> **Dati da usare**
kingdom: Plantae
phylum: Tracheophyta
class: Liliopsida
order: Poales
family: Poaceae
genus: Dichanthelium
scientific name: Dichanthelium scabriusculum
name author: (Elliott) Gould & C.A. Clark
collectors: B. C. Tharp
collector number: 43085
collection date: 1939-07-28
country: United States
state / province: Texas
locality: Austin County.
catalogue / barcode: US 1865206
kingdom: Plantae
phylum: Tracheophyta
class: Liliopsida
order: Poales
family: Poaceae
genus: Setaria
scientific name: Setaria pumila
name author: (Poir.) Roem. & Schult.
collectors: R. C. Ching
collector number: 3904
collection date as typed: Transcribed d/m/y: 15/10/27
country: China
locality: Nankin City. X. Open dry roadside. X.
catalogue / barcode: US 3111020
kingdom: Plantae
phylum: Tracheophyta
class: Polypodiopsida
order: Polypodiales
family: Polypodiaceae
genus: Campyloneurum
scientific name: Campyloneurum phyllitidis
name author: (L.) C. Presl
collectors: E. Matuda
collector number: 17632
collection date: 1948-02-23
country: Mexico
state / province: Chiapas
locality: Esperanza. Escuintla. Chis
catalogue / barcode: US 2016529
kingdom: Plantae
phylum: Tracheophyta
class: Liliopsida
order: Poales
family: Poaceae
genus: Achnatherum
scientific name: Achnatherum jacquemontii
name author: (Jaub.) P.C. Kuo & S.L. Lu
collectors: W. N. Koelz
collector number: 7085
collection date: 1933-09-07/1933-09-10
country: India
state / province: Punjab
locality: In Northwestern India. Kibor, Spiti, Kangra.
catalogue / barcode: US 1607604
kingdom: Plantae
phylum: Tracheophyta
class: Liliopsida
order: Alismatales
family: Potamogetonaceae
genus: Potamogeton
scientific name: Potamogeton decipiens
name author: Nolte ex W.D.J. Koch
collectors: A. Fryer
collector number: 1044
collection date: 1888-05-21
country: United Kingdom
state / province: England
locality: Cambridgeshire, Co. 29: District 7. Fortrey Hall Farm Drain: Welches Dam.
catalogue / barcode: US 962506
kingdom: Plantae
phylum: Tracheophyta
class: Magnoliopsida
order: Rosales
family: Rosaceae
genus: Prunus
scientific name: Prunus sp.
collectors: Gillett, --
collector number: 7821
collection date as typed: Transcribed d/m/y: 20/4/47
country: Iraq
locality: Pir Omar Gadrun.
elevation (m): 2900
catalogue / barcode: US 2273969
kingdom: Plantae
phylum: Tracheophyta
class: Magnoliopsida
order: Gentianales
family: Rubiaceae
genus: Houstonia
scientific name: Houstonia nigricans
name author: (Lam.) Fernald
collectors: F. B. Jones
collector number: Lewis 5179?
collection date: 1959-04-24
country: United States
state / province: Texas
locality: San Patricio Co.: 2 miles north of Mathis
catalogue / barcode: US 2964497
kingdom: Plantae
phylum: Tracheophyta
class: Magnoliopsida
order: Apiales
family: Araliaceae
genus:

> **Esercizio**
Ricopia senza alcuna modifica tutte le voci riportate sopra, dalla prima all'ultima.

> **Soluzione**
kingdom: Plantae
phylum: Tracheophyta
class: Liliopsida
order: Poales
family: Poaceae
genus: Dichanthelium
scientific name: Dichanthelium scabriusculum
name author: (Elliott) Gould & C.A. Clark
collectors: B. C. Tharp
collector number: 43085
collection date: 1939-07-28
country: United States
state / province: Texas
locality: Austin County.
catalogue / barcode: US 1865206
kingdom: Plantae
phylum: Tracheophyta
class: Liliopsida
order: Poales
family: Poaceae
genus: Setaria
scientific name: Setaria pumila
name author: (Poir.) Roem. & Schult.
collectors: R. C. Ching
collector number: 3904
collection date as typed: Transcribed d/m/y: 15/10/27
country: China
locality: Nankin City. X. Open dry roadside. X.
catalogue / barcode: US 3111020
kingdom: Plantae
phylum: Tracheophyta
class: Polypodiopsida
order: Polypodiales
family: Polypodiaceae
genus: Campyloneurum
scientific name: Campyloneurum phyllitidis
name author: (L.) C. Presl
collectors: E. Matuda
collector number: 17632
collection date: 1948-02-23
country: Mexico
state / province: Chiapas
locality: Esperanza. Escuintla. Chis
catalogue / barcode: US 2016529
kingdom: Plantae
phylum: Tracheophyta
class: Liliopsida
order: Poales
family: Poaceae
genus: Achnatherum
scientific name: Achnatherum jacquemontii
name author: (Jaub.) P.C. Kuo & S.L. Lu
collectors: W. N. Koelz
collector number: 7085
collection date: 1933-09-07/1933-09-10
country: India
state / province: Punjab
locality: In Northwestern India. Kibor, Spiti, Kangra.
catalogue / barcode: US 1607604
kingdom: Plantae
phylum: Tracheophyta
class: Liliopsida
order: Alismatales
family: Potamogetonaceae
genus: Potamogeton
scientific name: Potamogeton decipiens
name author: Nolte ex W.D.J. Koch
collectors: A. Fryer
collector number: 1044
collection date: 1888-05-21
country: United Kingdom
state / province: England
locality: Cambridgeshire, Co. 29: District 7. Fortrey Hall Farm Drain: Welches Dam.
catalogue / barcode: US 962506
kingdom: Plantae
phylum: Tracheophyta
class: Magnoliopsida
order: Rosales
family: Rosaceae
genus: Prunus
scientific name: Prunus sp.
collectors: Gillett, --
collector number: 7821
collection date as typed: Transcribed d/m/y: 20/4/47
country: Iraq
locality: Pir Omar Gadrun.
elevation (m): 2900
catalogue / barcode: US 2273969
kingdom: Plantae
phylum: Tracheophyta
class: Magnoliopsida
order: Gentianales
family: Rubiaceae
genus: Houstonia
scientific name: Houstonia nigricans
name author: (Lam.) Fernald
collectors: F. B. Jones
collector number: Lewis 5179?
collection date: 1959-04-24
country: United States
state / province: Texas
locality: San Patricio Co.: 2 miles north of Mathis
catalogue / barcode: US 2964497
kingdom: Plantae
phylum: Tracheophyta
class: Magnoliopsida
order: Apiales
family: Araliaceae
genus:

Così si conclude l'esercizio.